Among the predictive and classification modeling techniques discussed in the workshop:
k -nearest neighbor (kNN) analysis
These modeling techniques are popular for classifying data and predictive analysis. Few training sessions on Python, SciKit-Learn or Numpy go into these algorithms in detail due to the various math educational levels of the audience members. For the course, we used Jupyter Notebook, a web-based python development environment which allows you to share and present your code and results using web services. Jupyter Notebook can also be hosted in Microsoft Azure, as well as, in other cloud platforms such as Anaconda Cloud and AWS. To host Python Jupyter Notebook in Azure sign into https://notebooks.azure.com.
TensorFlow has a series of functions that uses neural networks and machine learning to test, train and score models. The advantage of TensorFlow is its ability to train models faster than other modules, which is a very big advantage since splitting data for training models is a process intensive operation. It is particularly powerful on the Graphics Processing Unit (GPU) architecture popular for Machine Learning and Deep Learning.
I’m going to break down the sessions I attended into the main topics that were covered. So this is a very high level, one hundred foot point-of-view of the topics covered at the conference. My plan is to create a few more blogs on the topic that will go into my work as an aspiring data scientist/data architect. All the information in this blog is based on information presented at the DataSciCon.Tech 2017 conference.

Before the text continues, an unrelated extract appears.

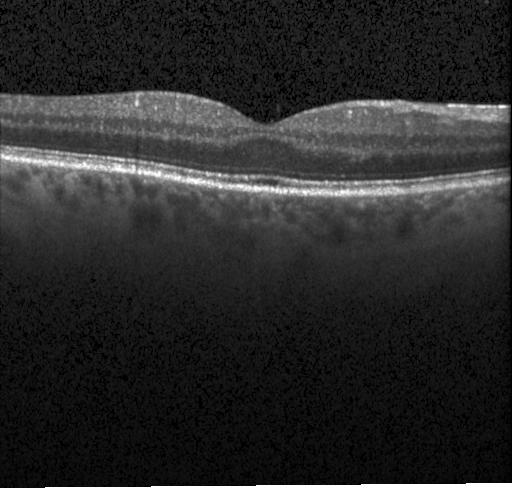
Heidelberg Spectralis OCT system. Retinal OCT B-scan. Impression: no choroidal neovascularization, no diabetic macular edema, and no drusen.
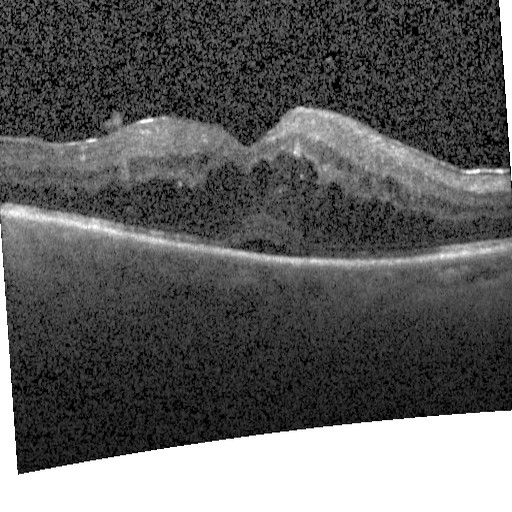

This B-scan demonstrates diabetic macular edema.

Machine Learning and Artificial Intelligence
The conference emphasized Artificial Intelligence and Machine Learning pretty heavily. Artificial Intelligence was discussed more in theory and direct applications than design and development. There were a few demonstrations of the popular IBM Watson Artificial Intelligence system; but I want to focus this blog primarily on Machine Learning, as it’s something that interests me and other data architects. Artificial Intelligence and Machine Learning are both based on computerized learning algorithms. Machine Learning uses past data to learn, predict events or identify anomalies.
Another key fact presented at the conference is the number of open source projects and companies that have produced software modules, libraries and packages devoted to the use and implementation of Machine Learning in business applications. I strongly recommend anyone interested in learning more to research the software solutions discussed in this blog and how they can be implemented.
For those who are new to the concept of Machine Learning (like me), essentially it is defined as follows:
Machine Learning is a subset of Artificial Intelligence that focuses on creating models that learn and predict events based on past data without a human computer programmer having to change code to adapt to new events. An example would be a spam filter learning new exploits and then blocking those exploits.